- [REQUIRED WORK] In the entries below, find the line containing "(at 16.51 5.08 0)" and the line containing "(size 1.27 1.27)))))))". Copy those two lines and everything between them exactly, and only that.

- [DATA TO PROCESS]
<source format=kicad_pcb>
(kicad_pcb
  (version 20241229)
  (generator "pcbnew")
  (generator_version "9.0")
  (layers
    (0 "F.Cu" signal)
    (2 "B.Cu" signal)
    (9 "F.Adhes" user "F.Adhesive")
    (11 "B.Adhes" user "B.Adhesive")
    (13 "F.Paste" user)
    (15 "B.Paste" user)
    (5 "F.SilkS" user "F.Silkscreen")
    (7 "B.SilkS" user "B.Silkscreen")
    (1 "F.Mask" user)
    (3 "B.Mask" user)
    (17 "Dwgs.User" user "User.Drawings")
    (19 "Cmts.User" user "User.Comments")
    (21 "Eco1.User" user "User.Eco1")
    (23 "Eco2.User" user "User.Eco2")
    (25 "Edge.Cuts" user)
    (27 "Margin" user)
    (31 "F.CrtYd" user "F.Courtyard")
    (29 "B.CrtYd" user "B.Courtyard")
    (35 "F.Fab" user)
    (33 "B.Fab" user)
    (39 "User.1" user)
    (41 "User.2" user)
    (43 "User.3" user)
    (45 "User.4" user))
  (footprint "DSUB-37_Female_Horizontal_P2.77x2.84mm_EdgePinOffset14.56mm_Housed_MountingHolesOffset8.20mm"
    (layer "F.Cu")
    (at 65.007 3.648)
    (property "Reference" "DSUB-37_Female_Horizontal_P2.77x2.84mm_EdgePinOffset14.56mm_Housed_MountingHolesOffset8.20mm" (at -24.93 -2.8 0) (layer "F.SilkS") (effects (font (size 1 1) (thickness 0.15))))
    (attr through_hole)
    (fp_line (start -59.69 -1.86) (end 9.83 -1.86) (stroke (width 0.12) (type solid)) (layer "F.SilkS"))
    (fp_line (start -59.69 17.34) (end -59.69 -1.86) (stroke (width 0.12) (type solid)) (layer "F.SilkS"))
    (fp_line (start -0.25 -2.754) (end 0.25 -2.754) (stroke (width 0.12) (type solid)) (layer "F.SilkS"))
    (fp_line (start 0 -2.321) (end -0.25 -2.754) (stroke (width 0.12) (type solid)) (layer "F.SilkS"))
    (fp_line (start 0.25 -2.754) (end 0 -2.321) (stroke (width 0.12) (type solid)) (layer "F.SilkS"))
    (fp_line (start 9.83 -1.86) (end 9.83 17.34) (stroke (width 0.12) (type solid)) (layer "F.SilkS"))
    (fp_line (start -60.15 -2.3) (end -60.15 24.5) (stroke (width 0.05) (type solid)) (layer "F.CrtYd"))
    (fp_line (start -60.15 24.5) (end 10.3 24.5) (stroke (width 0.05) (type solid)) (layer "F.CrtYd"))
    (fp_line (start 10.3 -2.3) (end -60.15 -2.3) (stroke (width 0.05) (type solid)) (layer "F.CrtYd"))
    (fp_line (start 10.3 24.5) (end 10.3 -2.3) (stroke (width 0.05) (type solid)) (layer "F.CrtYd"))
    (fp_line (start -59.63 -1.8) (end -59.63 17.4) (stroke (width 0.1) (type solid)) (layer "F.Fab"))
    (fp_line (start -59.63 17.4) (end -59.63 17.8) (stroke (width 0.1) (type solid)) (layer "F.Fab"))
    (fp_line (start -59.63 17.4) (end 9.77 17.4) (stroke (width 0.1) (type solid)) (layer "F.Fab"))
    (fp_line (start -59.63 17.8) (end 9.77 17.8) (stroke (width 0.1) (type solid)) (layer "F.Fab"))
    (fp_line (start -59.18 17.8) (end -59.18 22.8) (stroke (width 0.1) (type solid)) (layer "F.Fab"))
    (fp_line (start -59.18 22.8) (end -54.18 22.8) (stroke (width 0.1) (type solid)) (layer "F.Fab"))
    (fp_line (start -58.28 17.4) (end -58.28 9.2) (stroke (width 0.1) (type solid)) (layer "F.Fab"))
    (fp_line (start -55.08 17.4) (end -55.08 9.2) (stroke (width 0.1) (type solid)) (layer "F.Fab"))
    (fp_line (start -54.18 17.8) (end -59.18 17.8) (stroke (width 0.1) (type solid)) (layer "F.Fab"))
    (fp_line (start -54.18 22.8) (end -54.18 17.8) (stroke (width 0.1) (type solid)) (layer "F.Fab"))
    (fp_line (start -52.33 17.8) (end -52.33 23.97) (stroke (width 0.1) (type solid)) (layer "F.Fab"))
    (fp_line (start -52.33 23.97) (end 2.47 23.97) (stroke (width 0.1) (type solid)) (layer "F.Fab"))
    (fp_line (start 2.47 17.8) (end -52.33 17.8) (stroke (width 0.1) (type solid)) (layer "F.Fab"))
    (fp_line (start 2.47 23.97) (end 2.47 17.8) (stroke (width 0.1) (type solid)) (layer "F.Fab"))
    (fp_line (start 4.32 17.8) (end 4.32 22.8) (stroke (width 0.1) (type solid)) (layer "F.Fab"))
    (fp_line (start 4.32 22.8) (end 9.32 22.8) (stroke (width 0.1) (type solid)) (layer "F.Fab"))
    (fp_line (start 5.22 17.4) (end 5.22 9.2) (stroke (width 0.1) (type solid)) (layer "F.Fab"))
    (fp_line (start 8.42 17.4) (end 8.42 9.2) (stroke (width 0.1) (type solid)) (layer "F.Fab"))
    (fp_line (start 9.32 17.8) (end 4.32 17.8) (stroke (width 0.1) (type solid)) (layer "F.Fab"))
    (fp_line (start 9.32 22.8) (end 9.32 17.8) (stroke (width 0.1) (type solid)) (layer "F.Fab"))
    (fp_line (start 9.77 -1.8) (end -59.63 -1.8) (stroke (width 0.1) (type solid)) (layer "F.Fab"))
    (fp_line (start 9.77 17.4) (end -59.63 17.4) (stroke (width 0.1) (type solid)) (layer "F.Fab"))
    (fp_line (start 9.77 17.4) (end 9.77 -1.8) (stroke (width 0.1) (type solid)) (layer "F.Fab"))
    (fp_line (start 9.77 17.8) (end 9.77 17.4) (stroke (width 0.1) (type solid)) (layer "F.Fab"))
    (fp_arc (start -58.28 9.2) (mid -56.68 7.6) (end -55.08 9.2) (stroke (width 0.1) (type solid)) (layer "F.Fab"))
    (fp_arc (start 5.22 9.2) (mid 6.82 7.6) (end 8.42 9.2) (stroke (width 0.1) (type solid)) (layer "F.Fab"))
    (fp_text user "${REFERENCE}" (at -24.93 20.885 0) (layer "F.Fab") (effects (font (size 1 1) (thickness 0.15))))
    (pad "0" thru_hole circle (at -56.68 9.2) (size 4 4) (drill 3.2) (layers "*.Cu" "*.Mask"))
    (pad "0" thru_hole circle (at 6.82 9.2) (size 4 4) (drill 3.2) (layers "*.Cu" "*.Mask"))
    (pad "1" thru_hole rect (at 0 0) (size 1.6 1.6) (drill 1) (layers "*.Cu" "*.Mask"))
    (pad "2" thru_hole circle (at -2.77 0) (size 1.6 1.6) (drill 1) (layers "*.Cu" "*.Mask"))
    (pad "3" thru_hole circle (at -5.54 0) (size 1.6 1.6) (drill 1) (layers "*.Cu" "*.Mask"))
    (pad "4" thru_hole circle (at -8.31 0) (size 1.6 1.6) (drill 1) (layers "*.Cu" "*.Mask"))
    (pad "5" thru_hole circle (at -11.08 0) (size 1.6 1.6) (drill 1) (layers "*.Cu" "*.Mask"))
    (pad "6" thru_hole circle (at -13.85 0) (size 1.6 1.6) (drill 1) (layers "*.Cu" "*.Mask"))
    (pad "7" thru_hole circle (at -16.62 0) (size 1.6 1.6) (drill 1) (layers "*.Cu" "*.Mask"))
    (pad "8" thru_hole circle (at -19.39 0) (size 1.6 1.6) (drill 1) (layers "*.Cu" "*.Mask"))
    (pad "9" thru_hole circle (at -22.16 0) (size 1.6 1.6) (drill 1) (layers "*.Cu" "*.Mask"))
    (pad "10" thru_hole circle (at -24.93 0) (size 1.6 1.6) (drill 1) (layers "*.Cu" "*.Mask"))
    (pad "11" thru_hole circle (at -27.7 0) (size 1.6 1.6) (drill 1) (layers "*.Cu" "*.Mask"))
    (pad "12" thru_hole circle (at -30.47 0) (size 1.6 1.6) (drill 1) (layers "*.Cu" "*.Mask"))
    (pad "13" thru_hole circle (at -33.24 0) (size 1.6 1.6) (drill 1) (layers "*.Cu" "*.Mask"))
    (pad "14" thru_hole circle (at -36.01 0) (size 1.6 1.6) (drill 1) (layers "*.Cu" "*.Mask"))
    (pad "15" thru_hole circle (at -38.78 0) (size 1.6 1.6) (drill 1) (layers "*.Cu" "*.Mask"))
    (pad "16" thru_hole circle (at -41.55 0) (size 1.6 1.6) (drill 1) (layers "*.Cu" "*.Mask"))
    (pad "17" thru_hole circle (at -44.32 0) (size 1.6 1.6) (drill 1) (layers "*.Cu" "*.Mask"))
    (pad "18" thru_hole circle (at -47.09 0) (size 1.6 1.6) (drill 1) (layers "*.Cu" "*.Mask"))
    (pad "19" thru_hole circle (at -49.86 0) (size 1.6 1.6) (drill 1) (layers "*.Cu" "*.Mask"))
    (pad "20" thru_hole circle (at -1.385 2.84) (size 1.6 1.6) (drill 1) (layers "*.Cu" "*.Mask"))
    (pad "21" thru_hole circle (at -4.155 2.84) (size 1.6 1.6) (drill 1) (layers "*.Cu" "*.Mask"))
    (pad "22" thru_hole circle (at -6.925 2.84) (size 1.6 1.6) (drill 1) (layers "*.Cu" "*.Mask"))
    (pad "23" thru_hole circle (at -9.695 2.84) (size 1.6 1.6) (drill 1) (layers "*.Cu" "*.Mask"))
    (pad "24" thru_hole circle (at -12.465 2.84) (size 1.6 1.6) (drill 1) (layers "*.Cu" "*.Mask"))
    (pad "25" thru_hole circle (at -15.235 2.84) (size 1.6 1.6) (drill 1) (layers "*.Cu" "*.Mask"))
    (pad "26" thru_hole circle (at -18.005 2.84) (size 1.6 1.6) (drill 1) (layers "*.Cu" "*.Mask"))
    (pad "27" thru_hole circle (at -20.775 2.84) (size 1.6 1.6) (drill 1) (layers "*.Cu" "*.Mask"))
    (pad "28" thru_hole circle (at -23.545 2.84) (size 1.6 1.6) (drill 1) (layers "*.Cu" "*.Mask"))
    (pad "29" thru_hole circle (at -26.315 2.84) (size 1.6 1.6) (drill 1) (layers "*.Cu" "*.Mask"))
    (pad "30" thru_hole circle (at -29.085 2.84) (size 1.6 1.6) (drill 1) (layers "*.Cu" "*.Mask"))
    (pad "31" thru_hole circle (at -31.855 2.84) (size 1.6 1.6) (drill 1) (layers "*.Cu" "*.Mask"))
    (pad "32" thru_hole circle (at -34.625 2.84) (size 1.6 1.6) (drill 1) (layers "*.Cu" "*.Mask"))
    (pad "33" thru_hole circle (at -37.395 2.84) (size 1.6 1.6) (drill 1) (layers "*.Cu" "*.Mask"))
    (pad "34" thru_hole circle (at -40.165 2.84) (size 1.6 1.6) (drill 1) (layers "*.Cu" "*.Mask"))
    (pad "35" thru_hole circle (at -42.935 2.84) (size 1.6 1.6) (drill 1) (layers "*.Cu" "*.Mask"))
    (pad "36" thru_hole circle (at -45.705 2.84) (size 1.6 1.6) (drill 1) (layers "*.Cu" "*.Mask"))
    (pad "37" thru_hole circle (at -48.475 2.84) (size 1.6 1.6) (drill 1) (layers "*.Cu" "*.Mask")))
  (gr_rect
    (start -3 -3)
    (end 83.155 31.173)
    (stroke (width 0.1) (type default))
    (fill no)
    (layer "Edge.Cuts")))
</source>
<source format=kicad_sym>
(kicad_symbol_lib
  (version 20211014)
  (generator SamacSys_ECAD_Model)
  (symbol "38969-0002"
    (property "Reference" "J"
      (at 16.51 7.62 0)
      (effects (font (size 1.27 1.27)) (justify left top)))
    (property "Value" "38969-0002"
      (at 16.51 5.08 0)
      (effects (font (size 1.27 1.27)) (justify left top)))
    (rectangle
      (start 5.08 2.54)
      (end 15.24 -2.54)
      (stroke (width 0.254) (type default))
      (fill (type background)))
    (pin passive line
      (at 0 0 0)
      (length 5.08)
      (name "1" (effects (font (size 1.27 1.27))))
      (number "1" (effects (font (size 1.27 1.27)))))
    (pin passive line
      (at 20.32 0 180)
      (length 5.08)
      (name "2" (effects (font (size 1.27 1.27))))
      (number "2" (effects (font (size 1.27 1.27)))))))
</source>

- [TASK RESULT]
      (at 16.51 5.08 0)
      (effects (font (size 1.27 1.27)) (justify left top)))
    (rectangle
      (start 5.08 2.54)
      (end 15.24 -2.54)
      (stroke (width 0.254) (type default))
      (fill (type background)))
    (pin passive line
      (at 0 0 0)
      (length 5.08)
      (name "1" (effects (font (size 1.27 1.27))))
      (number "1" (effects (font (size 1.27 1.27)))))
    (pin passive line
      (at 20.32 0 180)
      (length 5.08)
      (name "2" (effects (font (size 1.27 1.27))))
      (number "2" (effects (font (size 1.27 1.27)))))))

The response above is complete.